__Problem__: For this exercise, copy each line of the records that contains the word "round".

__Data entries__:

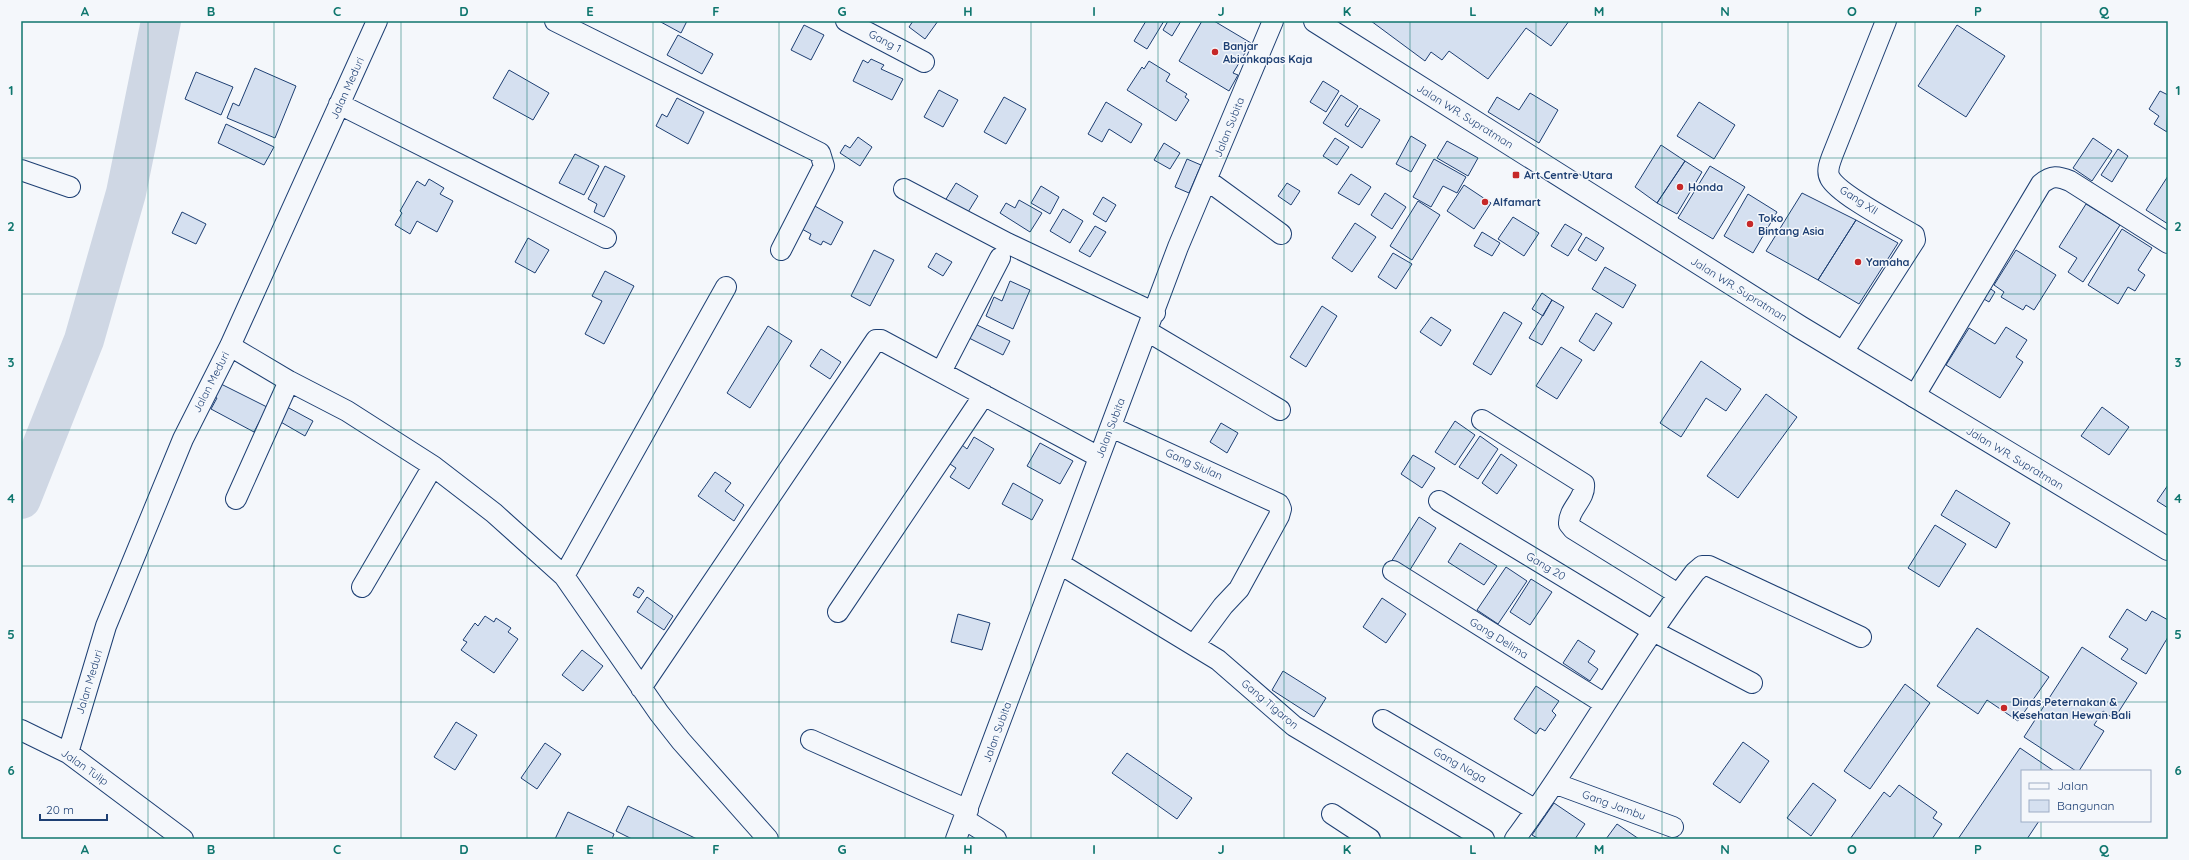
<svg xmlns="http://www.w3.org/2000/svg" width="2189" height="860" font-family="Quicksand,sans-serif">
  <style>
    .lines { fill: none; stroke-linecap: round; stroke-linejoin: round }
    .river { stroke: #cfd7e4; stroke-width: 40 }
    .building { fill: #d5e0f0; stroke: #1d3f73 }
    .street-casing { stroke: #1d3f73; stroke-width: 22 }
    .primary-casing { stroke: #1d3f73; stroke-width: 24 }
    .street { stroke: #f4f7fb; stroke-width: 20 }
    .primary { stroke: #f4f7fb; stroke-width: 22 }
    .grid { fill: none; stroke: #0f766e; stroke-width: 1; stroke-opacity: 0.55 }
    .poi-dot { fill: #c62828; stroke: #f4f7fb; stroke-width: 1.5 }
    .labels { text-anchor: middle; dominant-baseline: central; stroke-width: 3; stroke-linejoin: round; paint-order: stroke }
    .street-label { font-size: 11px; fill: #1d3f73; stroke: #f4f7fb }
    .poi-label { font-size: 11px; font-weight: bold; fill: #1d3f73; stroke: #f4f7fb; text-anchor: start }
    .neatline { fill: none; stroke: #0f766e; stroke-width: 1.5 }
    .grid-label { font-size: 13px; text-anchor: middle; font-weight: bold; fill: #0f766e }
  </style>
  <rect width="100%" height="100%" fill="#f4f7fb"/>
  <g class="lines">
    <!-- river -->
    <path class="river" d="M21,499L84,340L126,193L161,21"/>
  </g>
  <!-- building -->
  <path class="building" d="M659,21H687L681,33Z
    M913,21H938L925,39L909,27Z
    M1146,21H1164L1147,49L1134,41Z
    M1168,21H1181L1172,36L1163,30Z
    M1202,21H1214L1251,43L1233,73L1238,75L1229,91L1179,61Z
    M1371,21H1569L1551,46L1526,28L1488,79L1449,51L1442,60L1431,52L1425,61Z
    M804,25L824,35L811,60L791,50Z
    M1957,25L2005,56L1966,117L1918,86Z
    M678,35L713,54L702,74L667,55Z
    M871,59L884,65L881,69L903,79L892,100L853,81L863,60L868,63Z
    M1149,61L1170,74L1166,81L1187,94L1185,97L1189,100L1176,121L1127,90L1142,67L1144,69Z
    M255,68L296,86L275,138L227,118L233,103L239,106Z
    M509,70L549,93L533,120L493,98Z
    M196,72L233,87L221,115L185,99Z
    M1323,81L1339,91L1326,112L1310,102Z
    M939,90L958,100L943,127L924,117Z
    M2160,91L2168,95L2167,132L2154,124L2159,116L2149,109Z
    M1530,93L1558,110L1539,143L1488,112L1497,97L1519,110Z
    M1341,95L1358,106L1345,125L1348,127L1360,108L1380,120L1362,148L1323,123Z
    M1004,97L1026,109L1006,144L984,132Z
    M677,98L704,112L688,144L656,126L662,114L667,117Z
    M1106,102L1142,124L1131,143L1109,129L1102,142L1088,134Z
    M1699,102L1735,125L1714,159L1677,136Z
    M226,124L274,147L264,165L218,143Z
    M1411,136L1426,145L1411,172L1396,164Z
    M858,137L872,147L860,166L840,153L845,145L850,148Z
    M1335,138L1349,147L1337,165L1323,156Z
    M2093,138L2112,151L2092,181L2073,168Z
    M1447,141L1478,158L1468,176L1437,158Z
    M1164,143L1180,153L1170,169L1154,160Z
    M1661,145L1685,161L1657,203L1635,187Z
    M2118,149L2128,156L2112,182L2101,175Z
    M575,154L599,166L584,195L559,183Z
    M1187,159L1201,165L1189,193L1175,187Z
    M1434,159L1466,177L1457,193L1443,186L1431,207L1413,197Z
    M1685,161L1702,172L1677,214L1657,203Z
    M605,166L625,176L604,217L594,212L597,204L588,199Z
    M1710,166L1745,187L1713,239L1678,218Z
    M1351,174L1371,187L1359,205L1338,193Z
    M2168,176V224L2146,210Z
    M429,179L444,188L440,194L453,201L437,232L417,221L410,234L395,225L402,213L400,211L417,181L425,186Z
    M956,183L978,196L965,217L943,204Z
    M1287,183L1300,191L1291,205L1278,196Z
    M1464,185L1491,203L1474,229L1447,211Z
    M1041,186L1059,197L1050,214L1031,203Z
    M1385,193L1406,207L1392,229L1371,215Z
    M1802,193L1856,220L1818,280L1766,251Z
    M1748,194L1777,212L1753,253L1724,236Z
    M1103,197L1116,205L1106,222L1093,214Z
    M1019,200L1042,213L1030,232L1000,213L1006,203L1015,208Z
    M1418,201L1440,215L1412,260L1390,246Z
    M2086,204L2120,225L2083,282L2068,272L2077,258L2059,247Z
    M813,205L843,222L831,245L823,241L821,245L809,239L811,234L800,228Z
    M1063,209L1083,221L1070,243L1050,231Z
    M182,212L206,224L196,244L172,233Z
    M1513,217L1539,233L1524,256L1498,239Z
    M1856,220L1898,243L1859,304L1818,280Z
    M1355,223L1376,237L1352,272L1332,258Z
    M1565,224L1582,234L1568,256L1551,246Z
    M1095,226L1106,232L1090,257L1079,251Z
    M2122,229L2152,248L2138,270L2145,275L2135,291L2128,287L2118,304L2088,285Z
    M1482,232L1500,243L1492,256L1474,246Z
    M1586,237L1604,248L1596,261L1578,250Z
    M528,238L549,250L535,273L515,262Z
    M874,250L894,260L870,306L851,296Z
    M2016,250L2056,275L2034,310L2026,305L2023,310L2001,297L2004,292L1994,285Z
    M936,253L952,262L943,276L928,267Z
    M1393,253L1412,264L1396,289L1378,277Z
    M1605,267L1636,285L1623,308L1592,289Z
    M605,271L634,286L604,344L585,334L602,301L592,296Z
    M1010,281L1030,290L1013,329L986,316L994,297L1002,301Z
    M1984,284L1995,292L1989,302L1977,295Z
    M1542,293L1552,300L1543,316L1532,309Z
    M1552,300L1564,307L1542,345L1529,338Z
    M1322,306L1337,316L1306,367L1290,357Z
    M1504,312L1522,323L1491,375L1473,364Z
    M1596,313L1612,323L1594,351L1579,341Z
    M1431,317L1451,330L1441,346L1420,332Z
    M973,323L1010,341L1003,355L967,337Z
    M768,326L792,341L750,408L727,393Z
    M2006,327L2027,340L2016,357L2023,362L2000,398L1946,365L1969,328L1995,344Z
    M1561,347L1582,360L1557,399L1536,386Z
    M821,349L841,362L830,379L810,366Z
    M1701,361L1741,389L1726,411L1706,398L1681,437L1660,423Z
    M219,383L267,407L254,432L211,409L217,398L212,396Z
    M1766,394L1797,417L1738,498L1707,476Z
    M287,407L313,421L305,436L279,421Z
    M2102,407L2129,427L2109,455L2081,436Z
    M1455,421L1475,435L1455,465L1435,452Z
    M1221,423L1238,433L1227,453L1210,442Z
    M1480,436L1498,449L1478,479L1459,467Z
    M974,437L994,449L969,489L950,477L956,468L950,464L962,445L967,449Z
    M1040,443L1073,461L1060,484L1027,466Z
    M1501,454L1517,465L1497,494L1482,483Z
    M1413,455L1435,468L1422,488L1401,474Z
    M715,472L731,483L725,491L744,505L734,521L698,496Z
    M1013,483L1043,500L1032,520L1002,504Z
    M2168,485V508L2157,501Z
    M1956,490L2010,523L1996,548L1941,515Z
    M1419,517L1436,528L1408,573L1391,562Z
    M1935,525L1966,544L1939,587L1908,568Z
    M1460,543L1497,566L1484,585L1448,562Z
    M1506,567L1527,581L1498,624L1477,610Z
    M1531,579L1552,592L1530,625L1510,612Z
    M638,587L644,591L639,598L633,595Z
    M647,597L673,616L664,630L637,612Z
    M1382,598L1406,614L1386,643L1363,627Z
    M2127,609L2146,621L2152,611L2168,620V637L2146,674L2121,659L2128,649L2109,637Z
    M958,614L990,623L982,650L951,642Z
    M485,616L494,622L496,618L511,628L508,632L518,639L494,673L461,650L467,642L463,640L475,623L478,626Z
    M1977,628L2049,677L2018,721L1987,700L1978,714L1937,686Z
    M1578,640L1595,651L1588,662L1598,669L1590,681L1563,663Z
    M2082,647L2137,683L2114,719L2103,711L2094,725L2104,731L2079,771H2076L2024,737Z
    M582,650L603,666L583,691L562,675Z
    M1283,671L1326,698L1314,717L1272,690Z
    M1905,684L1930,703L1870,789L1844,771Z
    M1536,686L1559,701L1552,711L1556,715L1545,731L1540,728L1536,734L1514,719Z
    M456,722L477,735L455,770L434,757Z
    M1743,742L1769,761L1740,803L1713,784Z
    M545,743L561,754L537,789L521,778Z
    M2020,748L2054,771H2022V821H2039L2027,839H1958Z
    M1127,753L1192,798L1177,819L1112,773Z
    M1813,783L1836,800L1811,836L1787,818Z
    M1899,785L1937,812L1933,818L1942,824L1932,839H1850L1884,792L1890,797Z
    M1554,803L1585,824L1575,839H1539L1532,835Z
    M628,806L697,839H632L616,831Z
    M568,812L614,834L612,839H555Z
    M1617,824L1639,839H1606Z"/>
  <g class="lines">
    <!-- street casing -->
    <g class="street-casing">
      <path id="street" d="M555,21L820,153L824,166L781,250
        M846,21L924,62
        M339,104L606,238
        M21,170L70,187
        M1207,180L1281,234
        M904,189L1007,243L1155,313
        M1147,331L1280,410
        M230,346L289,381L347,411L433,466L494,513L564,576L659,713L681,741L768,839
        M1843,352L1915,240L1914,235C1896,224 1839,195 1830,178C1826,171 1830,162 1833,154L1886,21
        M941,372L1000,258
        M1914,397L2041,184C2052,175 2058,176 2070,181L2168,243
        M1482,420L1584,484C1586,499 1568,509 1569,524L1573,529L1678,594
        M1111,427L1279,504L1281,509L1279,516L1239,589L1223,606L1194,645
        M236,499L289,381
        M1439,501L1653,631L1752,683
        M1060,564L1218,660L1294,726L1484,839
        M1393,571L1605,704
        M564,576L726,287
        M362,587L433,466
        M838,612L984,395
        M641,688L876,340H881L1099,457
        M1383,720L1536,810
        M21,730L68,753L183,839
        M811,740L968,810
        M68,753L106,626L183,439L230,346L377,21
        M1554,783L1673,827
        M1332,814L1370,839
        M964,819L996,839
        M956,839L1178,247L1273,21
        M1515,839C1579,753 1630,657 1695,572L1702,566H1709L1861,637"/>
    </g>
    <!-- primary casing -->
    <g class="primary-casing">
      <path id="primary" d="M1315,21L1800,327L2168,549"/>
    </g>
    <!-- street -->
    <use href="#street" class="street"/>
    <!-- primary -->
    <use href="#primary" class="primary"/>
  </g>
  <!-- grid -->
  <path class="grid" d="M148,21V839M274,21V839M401,21V839M527,21V839M653,21V839M779,21V839M905,21V839M1031,21V839M1158,21V839M1284,21V839M1410,21V839M1536,21V839M1662,21V839M1788,21V839M1915,21V839M2041,21V771M21,158H2168M21,294H2168M21,430H2168M21,566H2168M21,702H2168M2041,821V839"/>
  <!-- markers -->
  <g class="poi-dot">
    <circle cx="1215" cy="52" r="4"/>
    <rect x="1512" y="171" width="8" height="8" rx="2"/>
    <circle cx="1680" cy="187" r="4"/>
    <circle cx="1485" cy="202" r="4"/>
    <circle cx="1750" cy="224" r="4"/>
    <circle cx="1858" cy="262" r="4"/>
    <circle cx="2004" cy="708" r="4"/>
  </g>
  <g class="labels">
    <!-- street labels -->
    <g class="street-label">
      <text transform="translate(885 41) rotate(28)">Gang 1</text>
      <text transform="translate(347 88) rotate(-66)">Jalan Meduri</text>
      <text transform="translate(1465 116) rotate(32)">Jalan WR. Supratman</text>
      <text transform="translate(1229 127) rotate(-68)">Jalan Subita</text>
      <text transform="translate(1859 200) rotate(33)">Gang XII</text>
      <text transform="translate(1739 289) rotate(32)">Jalan WR. Supratman</text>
      <text transform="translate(211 382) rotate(-63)">Jalan Meduri</text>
      <text transform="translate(1110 428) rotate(-69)">Jalan Subita</text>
      <text transform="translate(2015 458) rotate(31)">Jalan WR. Supratman</text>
      <text transform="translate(1194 464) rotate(24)">Gang Siulan</text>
      <text transform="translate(1546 566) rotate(31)">Gang 20</text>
      <text transform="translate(1499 638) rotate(32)">Gang Delima</text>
      <text transform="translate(89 682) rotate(-73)">Jalan Meduri</text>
      <text transform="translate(1270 704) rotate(40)">Gang Tigaron</text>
      <text transform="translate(997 732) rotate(-70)">Jalan Subita</text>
      <text transform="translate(1460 765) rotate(30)">Gang Naga</text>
      <text transform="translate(85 767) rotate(35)">Jalan Tulip</text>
      <text transform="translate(1614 805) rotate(20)">Gang Jambu</text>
    </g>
    <!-- poi labels -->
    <g class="poi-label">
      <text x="1223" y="46">Banjar<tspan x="1223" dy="13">Abiankapas Kaja</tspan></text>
      <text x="1524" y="175">Art Centre Utara</text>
      <text x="1688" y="187">Honda</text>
      <text x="1493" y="202">Alfamart</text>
      <text x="1758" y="218">Toko<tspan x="1758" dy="13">Bintang Asia</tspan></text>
      <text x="1866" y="262">Yamaha</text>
      <text x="2012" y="702">Dinas Peternakan &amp;<tspan x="2012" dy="13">Kesehatan Hewan Bali</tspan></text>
    </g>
  </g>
  <!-- border -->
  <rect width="2189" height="860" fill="none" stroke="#f4f7fb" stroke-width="44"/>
  <!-- legend -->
  <rect x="2021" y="770" width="130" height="52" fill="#f4f7fb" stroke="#9eadc5"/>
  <rect x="2029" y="783" width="20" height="6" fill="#f4f7fb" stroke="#9eadc5"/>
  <text x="2057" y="790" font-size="12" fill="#1d3f73">Jalan</text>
  <rect x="2029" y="800" width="20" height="12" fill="#d5e0f0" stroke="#9eadc5"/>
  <text x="2057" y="810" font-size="12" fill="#1d3f73">Bangunan</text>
  <!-- scale -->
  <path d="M40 814v6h67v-6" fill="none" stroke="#1d3f73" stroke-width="2"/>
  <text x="46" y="814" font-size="12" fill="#1d3f73" stroke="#f4f7fb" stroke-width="3" paint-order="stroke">20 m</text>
  <rect x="22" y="22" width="2145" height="816" class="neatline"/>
  <g class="grid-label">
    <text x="85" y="16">A</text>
    <text x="211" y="16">B</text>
    <text x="337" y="16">C</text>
    <text x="464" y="16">D</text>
    <text x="590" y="16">E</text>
    <text x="716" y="16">F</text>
    <text x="842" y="16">G</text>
    <text x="968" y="16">H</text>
    <text x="1094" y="16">I</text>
    <text x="1221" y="16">J</text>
    <text x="1347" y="16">K</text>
    <text x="1473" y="16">L</text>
    <text x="1599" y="16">M</text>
    <text x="1725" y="16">N</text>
    <text x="1852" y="16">O</text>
    <text x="1978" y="16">P</text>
    <text x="2104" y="16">Q</text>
    <text x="11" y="95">1</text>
    <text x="2178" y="95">1</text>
    <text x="11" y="231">2</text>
    <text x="2178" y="231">2</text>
    <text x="11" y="367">3</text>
    <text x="2178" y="367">3</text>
    <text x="11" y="503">4</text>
    <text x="2178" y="503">4</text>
    <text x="11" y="639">5</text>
    <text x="2178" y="639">5</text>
    <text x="11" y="775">6</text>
    <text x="2178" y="775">6</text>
    <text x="85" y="854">A</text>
    <text x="211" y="854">B</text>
    <text x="337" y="854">C</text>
    <text x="464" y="854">D</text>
    <text x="590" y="854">E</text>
    <text x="716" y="854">F</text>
    <text x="842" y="854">G</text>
    <text x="968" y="854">H</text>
    <text x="1094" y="854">I</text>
    <text x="1221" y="854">J</text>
    <text x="1347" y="854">K</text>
    <text x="1473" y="854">L</text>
    <text x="1599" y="854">M</text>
    <text x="1725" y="854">N</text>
    <text x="1852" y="854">O</text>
    <text x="1978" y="854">P</text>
    <text x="2104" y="854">Q</text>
  </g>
</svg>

__Written solution__:
    .lines { fill: none; stroke-linecap: round; stroke-linejoin: round }
    .labels { text-anchor: middle; dominant-baseline: central; stroke-width: 3; stroke-linejoin: round; paint-order: stroke }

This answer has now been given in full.